--- START ---

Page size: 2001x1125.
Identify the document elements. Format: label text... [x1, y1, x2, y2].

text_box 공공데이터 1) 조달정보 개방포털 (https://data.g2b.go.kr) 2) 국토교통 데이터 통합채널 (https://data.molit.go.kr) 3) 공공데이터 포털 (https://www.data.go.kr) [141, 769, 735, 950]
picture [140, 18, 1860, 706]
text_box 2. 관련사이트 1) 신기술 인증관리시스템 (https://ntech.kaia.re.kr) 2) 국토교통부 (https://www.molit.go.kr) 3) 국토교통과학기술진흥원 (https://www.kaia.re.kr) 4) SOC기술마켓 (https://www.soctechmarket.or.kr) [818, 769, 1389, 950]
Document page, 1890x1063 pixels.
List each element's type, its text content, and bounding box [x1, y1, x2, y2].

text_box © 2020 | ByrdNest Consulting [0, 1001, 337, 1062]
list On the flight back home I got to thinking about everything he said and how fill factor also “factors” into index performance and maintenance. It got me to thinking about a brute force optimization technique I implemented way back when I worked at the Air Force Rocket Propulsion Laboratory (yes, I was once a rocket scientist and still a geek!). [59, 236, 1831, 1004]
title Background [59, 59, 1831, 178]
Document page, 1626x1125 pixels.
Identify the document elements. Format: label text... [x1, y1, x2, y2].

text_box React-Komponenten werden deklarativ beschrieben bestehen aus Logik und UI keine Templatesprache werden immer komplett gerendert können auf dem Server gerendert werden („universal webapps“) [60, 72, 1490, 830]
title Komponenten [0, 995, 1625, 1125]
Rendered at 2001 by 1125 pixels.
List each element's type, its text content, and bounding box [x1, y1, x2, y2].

--- END ---

Problem to work on >>
Copy whichever lines in the listing above hold "pixels".

Response to the exercise >>
Document page, 1890x1063 pixels.
Document page, 1626x1125 pixels.
Rendered at 2001 by 1125 pixels.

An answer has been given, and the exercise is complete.